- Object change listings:

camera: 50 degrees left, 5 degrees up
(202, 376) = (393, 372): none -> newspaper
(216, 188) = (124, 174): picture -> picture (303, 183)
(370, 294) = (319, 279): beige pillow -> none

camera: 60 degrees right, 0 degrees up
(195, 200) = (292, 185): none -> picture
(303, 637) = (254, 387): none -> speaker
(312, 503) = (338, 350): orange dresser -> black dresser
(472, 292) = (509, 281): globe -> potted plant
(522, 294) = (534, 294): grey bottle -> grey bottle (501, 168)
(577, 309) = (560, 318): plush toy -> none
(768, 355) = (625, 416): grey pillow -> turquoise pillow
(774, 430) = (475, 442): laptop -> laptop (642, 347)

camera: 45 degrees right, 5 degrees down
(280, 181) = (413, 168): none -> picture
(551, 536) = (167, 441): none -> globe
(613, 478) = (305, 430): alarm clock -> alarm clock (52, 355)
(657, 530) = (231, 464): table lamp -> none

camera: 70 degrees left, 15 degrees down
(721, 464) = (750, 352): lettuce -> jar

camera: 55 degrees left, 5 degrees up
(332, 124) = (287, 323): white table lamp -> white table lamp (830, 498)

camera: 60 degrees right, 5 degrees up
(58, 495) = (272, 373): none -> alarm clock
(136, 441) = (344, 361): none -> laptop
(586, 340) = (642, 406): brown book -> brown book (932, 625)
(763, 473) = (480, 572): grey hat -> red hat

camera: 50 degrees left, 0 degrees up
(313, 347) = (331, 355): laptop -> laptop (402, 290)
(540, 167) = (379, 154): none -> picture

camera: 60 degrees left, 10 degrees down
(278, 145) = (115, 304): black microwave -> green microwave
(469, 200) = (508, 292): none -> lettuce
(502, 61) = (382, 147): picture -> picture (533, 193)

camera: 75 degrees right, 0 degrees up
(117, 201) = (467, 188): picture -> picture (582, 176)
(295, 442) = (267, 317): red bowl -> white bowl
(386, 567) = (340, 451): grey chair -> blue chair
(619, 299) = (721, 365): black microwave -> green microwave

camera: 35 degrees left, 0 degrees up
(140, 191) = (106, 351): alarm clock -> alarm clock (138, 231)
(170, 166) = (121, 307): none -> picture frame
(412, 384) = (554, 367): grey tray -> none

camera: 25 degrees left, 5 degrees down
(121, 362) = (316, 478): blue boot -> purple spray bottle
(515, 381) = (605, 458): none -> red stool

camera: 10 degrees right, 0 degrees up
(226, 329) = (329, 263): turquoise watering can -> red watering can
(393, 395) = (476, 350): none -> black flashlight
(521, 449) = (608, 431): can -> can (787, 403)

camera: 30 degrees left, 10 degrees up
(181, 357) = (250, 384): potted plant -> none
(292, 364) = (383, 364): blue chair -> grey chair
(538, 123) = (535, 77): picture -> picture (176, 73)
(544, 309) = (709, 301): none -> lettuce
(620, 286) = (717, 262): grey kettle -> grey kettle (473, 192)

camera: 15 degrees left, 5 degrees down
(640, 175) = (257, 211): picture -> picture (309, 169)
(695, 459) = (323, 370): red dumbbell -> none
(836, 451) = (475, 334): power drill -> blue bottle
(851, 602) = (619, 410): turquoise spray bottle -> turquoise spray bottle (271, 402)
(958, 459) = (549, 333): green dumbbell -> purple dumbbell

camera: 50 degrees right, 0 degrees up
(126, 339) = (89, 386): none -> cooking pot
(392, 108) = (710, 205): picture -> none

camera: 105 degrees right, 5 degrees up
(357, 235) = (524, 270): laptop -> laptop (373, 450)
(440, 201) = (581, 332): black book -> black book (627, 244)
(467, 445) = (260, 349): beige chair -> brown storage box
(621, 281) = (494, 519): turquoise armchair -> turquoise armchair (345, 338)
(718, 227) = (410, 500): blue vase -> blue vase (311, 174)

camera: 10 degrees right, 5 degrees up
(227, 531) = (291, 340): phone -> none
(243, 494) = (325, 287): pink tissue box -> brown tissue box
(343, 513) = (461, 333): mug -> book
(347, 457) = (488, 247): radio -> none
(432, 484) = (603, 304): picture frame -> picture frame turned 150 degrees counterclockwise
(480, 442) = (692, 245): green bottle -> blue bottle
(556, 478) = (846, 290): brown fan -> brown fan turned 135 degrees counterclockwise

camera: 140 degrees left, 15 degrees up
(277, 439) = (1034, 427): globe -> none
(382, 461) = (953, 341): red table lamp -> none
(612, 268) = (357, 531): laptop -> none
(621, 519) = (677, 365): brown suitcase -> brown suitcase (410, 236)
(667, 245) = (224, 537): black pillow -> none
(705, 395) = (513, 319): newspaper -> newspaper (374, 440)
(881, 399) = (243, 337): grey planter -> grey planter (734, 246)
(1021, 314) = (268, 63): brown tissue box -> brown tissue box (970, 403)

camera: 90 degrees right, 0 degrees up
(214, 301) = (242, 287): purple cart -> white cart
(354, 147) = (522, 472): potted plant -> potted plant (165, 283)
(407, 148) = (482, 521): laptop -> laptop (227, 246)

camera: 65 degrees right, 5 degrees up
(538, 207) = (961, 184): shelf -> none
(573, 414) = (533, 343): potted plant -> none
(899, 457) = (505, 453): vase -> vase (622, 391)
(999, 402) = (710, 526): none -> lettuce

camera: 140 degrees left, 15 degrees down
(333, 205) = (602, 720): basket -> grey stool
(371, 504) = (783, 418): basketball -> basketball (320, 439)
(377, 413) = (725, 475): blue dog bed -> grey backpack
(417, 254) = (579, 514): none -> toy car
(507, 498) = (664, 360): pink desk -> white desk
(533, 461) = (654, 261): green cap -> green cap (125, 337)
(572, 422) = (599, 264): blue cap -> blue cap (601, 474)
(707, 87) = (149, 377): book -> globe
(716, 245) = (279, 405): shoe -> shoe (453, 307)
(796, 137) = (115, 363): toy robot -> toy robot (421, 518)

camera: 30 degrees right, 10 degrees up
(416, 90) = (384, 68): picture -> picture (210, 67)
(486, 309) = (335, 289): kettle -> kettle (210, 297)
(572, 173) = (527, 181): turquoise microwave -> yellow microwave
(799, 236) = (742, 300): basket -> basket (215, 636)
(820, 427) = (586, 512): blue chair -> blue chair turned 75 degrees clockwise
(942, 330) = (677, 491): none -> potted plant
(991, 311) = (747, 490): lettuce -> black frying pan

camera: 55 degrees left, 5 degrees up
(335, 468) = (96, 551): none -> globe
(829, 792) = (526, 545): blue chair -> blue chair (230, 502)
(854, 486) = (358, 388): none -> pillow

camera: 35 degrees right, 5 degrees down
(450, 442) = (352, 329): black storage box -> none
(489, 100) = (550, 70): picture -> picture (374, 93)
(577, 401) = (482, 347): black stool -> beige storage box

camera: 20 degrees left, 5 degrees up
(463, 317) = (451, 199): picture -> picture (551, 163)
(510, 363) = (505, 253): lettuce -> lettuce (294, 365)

- WHAT YOU HAVE TO DO:
Could you return exactly the lines above from the line with "(721, 464) = (750, 352): lettuce -> jar" to the line with "(58, 495) = (272, 373): none -> alarm clock", both included, and nothing else?

- EXERCISE ANSWER:
(721, 464) = (750, 352): lettuce -> jar

camera: 55 degrees left, 5 degrees up
(332, 124) = (287, 323): white table lamp -> white table lamp (830, 498)

camera: 60 degrees right, 5 degrees up
(58, 495) = (272, 373): none -> alarm clock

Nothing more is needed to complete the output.